An Interview with Barbara Ridley
By CNF Reader C. S. Hadebe
“I don’t believe in denying my age…[It] is indeed a privilege…”
–Barbara Ridley
In the words of New York-born writer Gabrielle Zevin: “You don’t choose a book; the book chooses you.” How well do you feel the quote describes your sudden gravitation towards May Sarton’s At Seventy as someone at the cusp of the same age?
Absolutely! It was an amazing moment. As I wrote in the essay, for years, I never really “saw” the books on that shelf of old favorites; they were tucked behind an armchair and served like a background wallpaper. But something made me notice May Sarton’s journal right before my seventieth birthday, and it felt like a true gift.
What inspired you to journal your experiences on “Getting Up There”? Was it the gumption infused by Sarton or something else entirely?
I was reflecting on the joy of backpacking and the need to recognize that I am not as strong as I used to be. As I turned seventy, that morphed into a contemplation on aging and the tension between denial and acceptance in my response. Sarton’s writing dovetailed perfectly with that.
You worked as a nurse for four decades and as a nurse practitioner who specializes in the care of adults with physical disabilities. With all the medical know-how of how the human body declines as it ages and the subject matter of your essay, how did you strike the exquisite balance between humor and the morbid reality of living in an aging body?
I acknowledge the irony of my knowing full well from my clinical training and experience that aging and disability require adaptations, and yet I have a hard time believing that any of that applies to me. I related to my patients with empathy, but there was always a barrier there, a necessary boundary. You can’t do the work if you become over-identified. So my patients’ experiences were “other,” not mine. I had a patient many years ago who had been an avid backpacker but who then became severely disabled by multiple sclerosis. I would tell him about my trips and promise to say “hi” to the mountains for him, so I’ve always been aware of my good fortune. But now I’m forced to recognize that it won’t last forever, and I am trying to process that.
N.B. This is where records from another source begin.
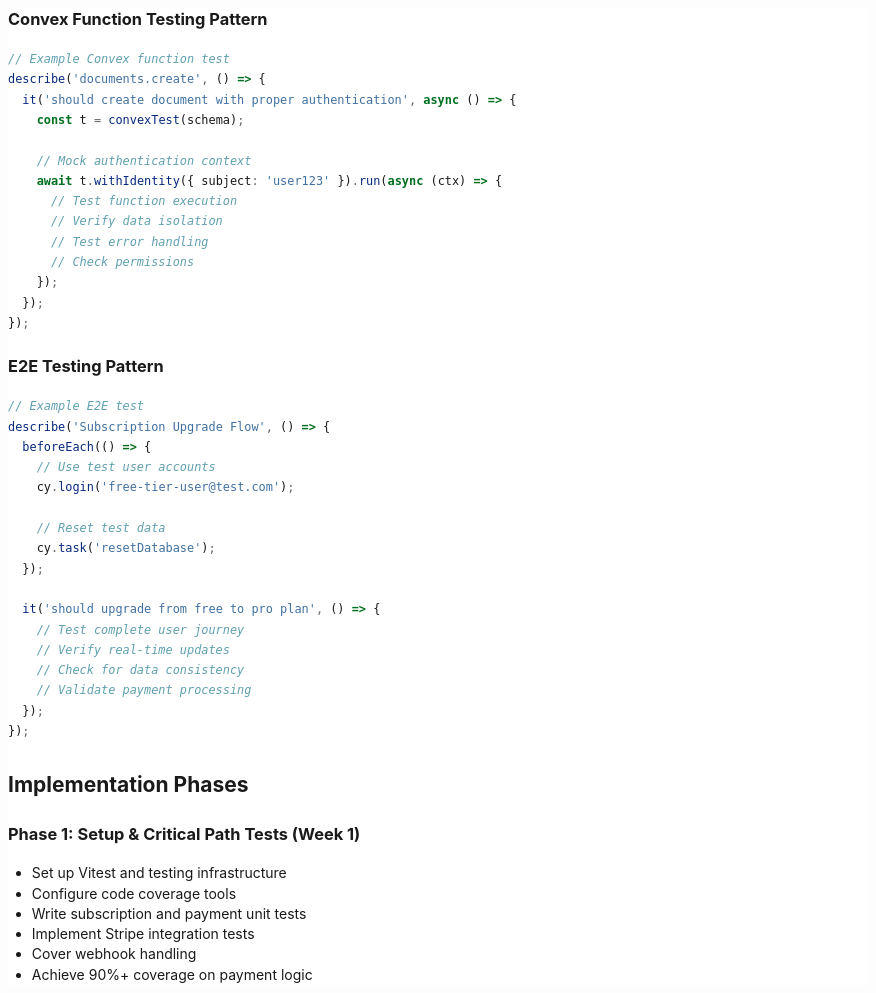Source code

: ### Convex Function Testing Pattern

```typescript
// Example Convex function test
describe('documents.create', () => {
  it('should create document with proper authentication', async () => {
    const t = convexTest(schema);
    
    // Mock authentication context
    await t.withIdentity({ subject: 'user123' }).run(async (ctx) => {
      // Test function execution
      // Verify data isolation
      // Test error handling
      // Check permissions
    });
  });
});
```

### E2E Testing Pattern

```typescript
// Example E2E test
describe('Subscription Upgrade Flow', () => {
  beforeEach(() => {
    // Use test user accounts
    cy.login('free-tier-user@test.com');
    
    // Reset test data
    cy.task('resetDatabase');
  });

  it('should upgrade from free to pro plan', () => {
    // Test complete user journey
    // Verify real-time updates
    // Check for data consistency
    // Validate payment processing
  });
});
```

## Implementation Phases

### Phase 1: Setup & Critical Path Tests (Week 1)

- Set up Vitest and testing infrastructure
- Configure code coverage tools
- Write subscription and payment unit tests
- Implement Stripe integration tests
- Cover webhook handling
- Achieve 90%+ coverage on payment logic
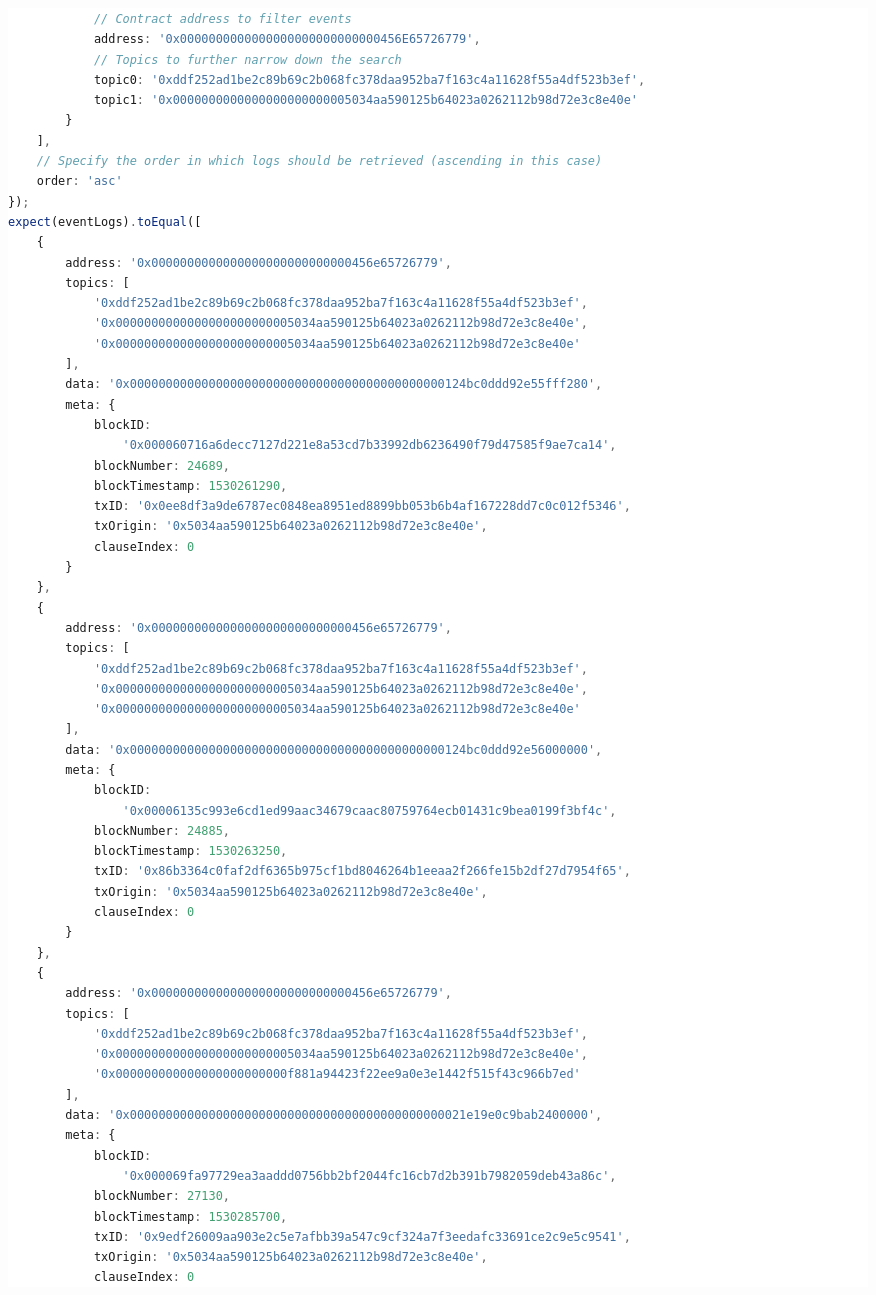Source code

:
 ```typescript { name=logs, category=example }
            // Contract address to filter events
            address: '0x0000000000000000000000000000456E65726779',
            // Topics to further narrow down the search
            topic0: '0xddf252ad1be2c89b69c2b068fc378daa952ba7f163c4a11628f55a4df523b3ef',
            topic1: '0x0000000000000000000000005034aa590125b64023a0262112b98d72e3c8e40e'
        }
    ],
    // Specify the order in which logs should be retrieved (ascending in this case)
    order: 'asc'
});
expect(eventLogs).toEqual([
    {
        address: '0x0000000000000000000000000000456e65726779',
        topics: [
            '0xddf252ad1be2c89b69c2b068fc378daa952ba7f163c4a11628f55a4df523b3ef',
            '0x0000000000000000000000005034aa590125b64023a0262112b98d72e3c8e40e',
            '0x0000000000000000000000005034aa590125b64023a0262112b98d72e3c8e40e'
        ],
        data: '0x00000000000000000000000000000000000000000000124bc0ddd92e55fff280',
        meta: {
            blockID:
                '0x000060716a6decc7127d221e8a53cd7b33992db6236490f79d47585f9ae7ca14',
            blockNumber: 24689,
            blockTimestamp: 1530261290,
            txID: '0x0ee8df3a9de6787ec0848ea8951ed8899bb053b6b4af167228dd7c0c012f5346',
            txOrigin: '0x5034aa590125b64023a0262112b98d72e3c8e40e',
            clauseIndex: 0
        }
    },
    {
        address: '0x0000000000000000000000000000456e65726779',
        topics: [
            '0xddf252ad1be2c89b69c2b068fc378daa952ba7f163c4a11628f55a4df523b3ef',
            '0x0000000000000000000000005034aa590125b64023a0262112b98d72e3c8e40e',
            '0x0000000000000000000000005034aa590125b64023a0262112b98d72e3c8e40e'
        ],
        data: '0x00000000000000000000000000000000000000000000124bc0ddd92e56000000',
        meta: {
            blockID:
                '0x00006135c993e6cd1ed99aac34679caac80759764ecb01431c9bea0199f3bf4c',
            blockNumber: 24885,
            blockTimestamp: 1530263250,
            txID: '0x86b3364c0faf2df6365b975cf1bd8046264b1eeaa2f266fe15b2df27d7954f65',
            txOrigin: '0x5034aa590125b64023a0262112b98d72e3c8e40e',
            clauseIndex: 0
        }
    },
    {
        address: '0x0000000000000000000000000000456e65726779',
        topics: [
            '0xddf252ad1be2c89b69c2b068fc378daa952ba7f163c4a11628f55a4df523b3ef',
            '0x0000000000000000000000005034aa590125b64023a0262112b98d72e3c8e40e',
            '0x000000000000000000000000f881a94423f22ee9a0e3e1442f515f43c966b7ed'
        ],
        data: '0x00000000000000000000000000000000000000000000021e19e0c9bab2400000',
        meta: {
            blockID:
                '0x000069fa97729ea3aaddd0756bb2bf2044fc16cb7d2b391b7982059deb43a86c',
            blockNumber: 27130,
            blockTimestamp: 1530285700,
            txID: '0x9edf26009aa903e2c5e7afbb39a547c9cf324a7f3eedafc33691ce2c9e5c9541',
            txOrigin: '0x5034aa590125b64023a0262112b98d72e3c8e40e',
            clauseIndex: 0
```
As for the humor, I naturally gravitate toward including some in all my writing and story-telling, even when dealing with heavy topics. My first novel was set in the Holocaust, but I tried to balance the trauma with light touches, which many readers have said they appreciate.
In your essay, you mentioned that “Aging is a privilege; I know that. But eighty? I admit to a twinge of terror. I’m getting up there.” As much as you admit that it has inspired terror, how comforting is it for you to have (and to continue to live) a full life to the point of meeting the dread with grace?
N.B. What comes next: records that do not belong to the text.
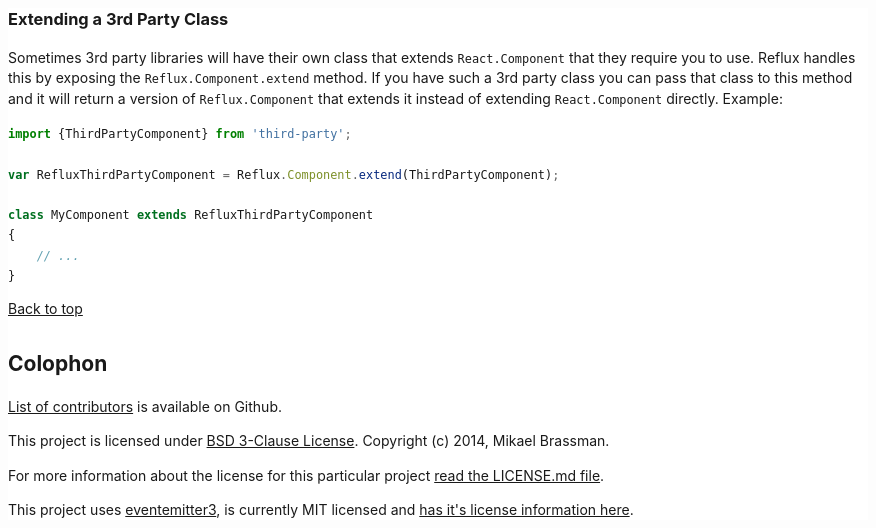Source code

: ### Extending a 3rd Party Class

Sometimes 3rd party libraries will have their own class that extends `React.Component` that they require you to use. Reflux handles this by exposing the `Reflux.Component.extend` method. If you have such a 3rd party class you can pass that class to this method and it will return a version of `Reflux.Component` that extends it instead of extending `React.Component` directly. Example:

```javascript
import {ThirdPartyComponent} from 'third-party';

var RefluxThirdPartyComponent = Reflux.Component.extend(ThirdPartyComponent);

class MyComponent extends RefluxThirdPartyComponent
{
    // ...
}
```

[Back to top](#content)

## Colophon

[List of contributors](https://github.com/spoike/reflux/graphs/contributors) is available on Github.

This project is licensed under [BSD 3-Clause License](http://opensource.org/licenses/BSD-3-Clause). Copyright (c) 2014, Mikael Brassman.

For more information about the license for this particular project [read the LICENSE.md file](LICENSE.md).

This project uses [eventemitter3](https://github.com/3rd-Eden/EventEmitter3), is currently MIT licensed and [has it's license information here](https://github.com/3rd-Eden/EventEmitter3/blob/master/LICENSE).

[npm-image]: http://img.shields.io/npm/v/reflux.svg
[downloads-image]: http://img.shields.io/npm/dm/reflux.svg
[dependencies-image]: http://img.shields.io/david/reflux/refluxjs.svg
[npm-url]: https://www.npmjs.org/package/reflux
[bower-image]: http://img.shields.io/bower/v/reflux.svg
[bower-url]: http://bower.io/search/?q=reflux
[travis-image]: http://img.shields.io/travis/reflux/refluxjs/master.svg
[travis-url]: https://travis-ci.org/reflux/refluxjs
[gratipay-image]: http://img.shields.io/gratipay/spoike.svg
[gratipay-url]: https://gratipay.com/spoike/
[thinkful-image]: https://tf-assets-staging.s3.amazonaws.com/badges/thinkful_repo_badge.svg
[thinkful-url]: http://start.thinkful.com/react/?utm_source=github&utm_medium=badge&utm_campaign=reflux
I don’t believe in denying my age and find it sad that so many women feel the need to do so. Aging is indeed a privilege denied to those who die young. But each “landmark” birthday does take an adjustment as the new number seems to carry such a weight of assumptions. Now I am trying to embrace my age with pride, particularly when hiking and otherwise living, as you say, a “full life.” I draw inspiration from elders who continue to lead active lives well into their 80s and even 90s.
You touched on how it took twelve years to complete the novel based on your late mother’s life and escape from the Holocaust. How difficult was the writing process behind this essay, and how long did it take?
This essay flowed out of me pretty quickly over a few weeks, and then it went through three drafts, I believe. This was nothing like the process of writing my first novel when I was struggling to learn how to write fiction, doing all the research for the book, and still working in a demanding job!
There’s the part in your essay where you say: “In the future, they mean”, after Abby and Jen talk about applying the new tricks you taught them. What motivated those words?
What I meant by “in the future” was my realization that my daughter and her friend have (presumably) years and years of hiking ahead of them, and I do not. A fact that I am still struggling to accept. I find the loss of the sense of an unlimited future is one of the most profound losses of aging.
You likened the art of writing to that mountain hiking in a sense that both give gradual rewards to commitment and consistent going. Would you also say that you test the limits of your body as a hiker as much as you push yourself as a writer to always become better at it?
My years of mountain hiking have nourished my resilience and the commitment to persevere which has served me well in my writing, both in the need to constantly revise and improve the prose and to survive the cycles of the submission-and-rejection process. Nowadays, I am not so much pushing the limits of my body as a hiker, but rather trying to maintain what I have as long as possible. But as a writer I am constantly learning and trying to improve.